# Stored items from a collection
▼
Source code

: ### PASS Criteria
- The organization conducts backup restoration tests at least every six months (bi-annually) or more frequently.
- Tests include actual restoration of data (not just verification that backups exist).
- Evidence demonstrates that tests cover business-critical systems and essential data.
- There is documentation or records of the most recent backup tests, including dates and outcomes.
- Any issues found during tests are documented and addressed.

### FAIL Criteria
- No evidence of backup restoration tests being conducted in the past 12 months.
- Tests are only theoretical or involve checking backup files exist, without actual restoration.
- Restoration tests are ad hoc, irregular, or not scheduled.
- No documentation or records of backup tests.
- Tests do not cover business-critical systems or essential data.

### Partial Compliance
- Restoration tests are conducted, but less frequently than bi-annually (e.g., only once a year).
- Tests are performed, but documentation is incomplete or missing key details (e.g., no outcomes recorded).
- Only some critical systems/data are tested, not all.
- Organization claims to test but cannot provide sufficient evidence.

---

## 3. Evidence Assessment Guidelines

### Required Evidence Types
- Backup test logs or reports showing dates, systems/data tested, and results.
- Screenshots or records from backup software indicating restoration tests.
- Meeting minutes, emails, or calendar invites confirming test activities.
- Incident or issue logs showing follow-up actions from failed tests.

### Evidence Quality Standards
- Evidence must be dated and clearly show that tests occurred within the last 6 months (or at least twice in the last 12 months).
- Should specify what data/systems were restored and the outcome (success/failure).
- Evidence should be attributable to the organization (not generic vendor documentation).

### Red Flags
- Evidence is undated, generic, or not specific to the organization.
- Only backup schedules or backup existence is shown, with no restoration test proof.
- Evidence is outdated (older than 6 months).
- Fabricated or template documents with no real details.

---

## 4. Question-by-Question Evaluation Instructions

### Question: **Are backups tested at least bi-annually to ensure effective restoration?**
▲
Reproduce the data. Match each line exactly.

Source code

: ### PASS Criteria
- The organization conducts backup restoration tests at least every six months (bi-annually) or more frequently.
- Tests include actual restoration of data (not just verification that backups exist).
- Evidence demonstrates that tests cover business-critical systems and essential data.
- There is documentation or records of the most recent backup tests, including dates and outcomes.
- Any issues found during tests are documented and addressed.

### FAIL Criteria
- No evidence of backup restoration tests being conducted in the past 12 months.
- Tests are only theoretical or involve checking backup files exist, without actual restoration.
- Restoration tests are ad hoc, irregular, or not scheduled.
- No documentation or records of backup tests.
- Tests do not cover business-critical systems or essential data.

### Partial Compliance
- Restoration tests are conducted, but less frequently than bi-annually (e.g., only once a year).
- Tests are performed, but documentation is incomplete or missing key details (e.g., no outcomes recorded).
- Only some critical systems/data are tested, not all.
- Organization claims to test but cannot provide sufficient evidence.

---

## 3. Evidence Assessment Guidelines

### Required Evidence Types
- Backup test logs or reports showing dates, systems/data tested, and results.
- Screenshots or records from backup software indicating restoration tests.
- Meeting minutes, emails, or calendar invites confirming test activities.
- Incident or issue logs showing follow-up actions from failed tests.

### Evidence Quality Standards
- Evidence must be dated and clearly show that tests occurred within the last 6 months (or at least twice in the last 12 months).
- Should specify what data/systems were restored and the outcome (success/failure).
- Evidence should be attributable to the organization (not generic vendor documentation).

### Red Flags
- Evidence is undated, generic, or not specific to the organization.
- Only backup schedules or backup existence is shown, with no restoration test proof.
- Evidence is outdated (older than 6 months).
- Fabricated or template documents with no real details.

---

## 4. Question-by-Question Evaluation Instructions

### Question: **Are backups tested at least bi-annually to ensure effective restoration?**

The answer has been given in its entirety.